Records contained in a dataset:
------
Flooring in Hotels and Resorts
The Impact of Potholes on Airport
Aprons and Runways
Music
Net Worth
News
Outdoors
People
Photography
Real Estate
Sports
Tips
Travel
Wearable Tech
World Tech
------
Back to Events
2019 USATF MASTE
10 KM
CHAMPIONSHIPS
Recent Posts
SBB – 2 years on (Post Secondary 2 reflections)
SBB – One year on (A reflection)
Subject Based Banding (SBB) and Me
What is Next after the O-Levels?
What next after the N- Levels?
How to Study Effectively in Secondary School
------
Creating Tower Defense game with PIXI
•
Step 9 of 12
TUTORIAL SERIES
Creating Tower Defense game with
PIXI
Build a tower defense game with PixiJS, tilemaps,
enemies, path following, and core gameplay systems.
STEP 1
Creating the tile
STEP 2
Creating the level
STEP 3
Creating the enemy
------
■ **Work task**: Start with the line above that contains "Build a tower" and stop after the line that contains "Creating the enemy". Output those lines exactly, and only those.

■ **Solution for this exercise**:
Build a tower defense game with PixiJS, tilemaps,
enemies, path following, and core gameplay systems.
STEP 1
Creating the tile
STEP 2
Creating the level
STEP 3
Creating the enemy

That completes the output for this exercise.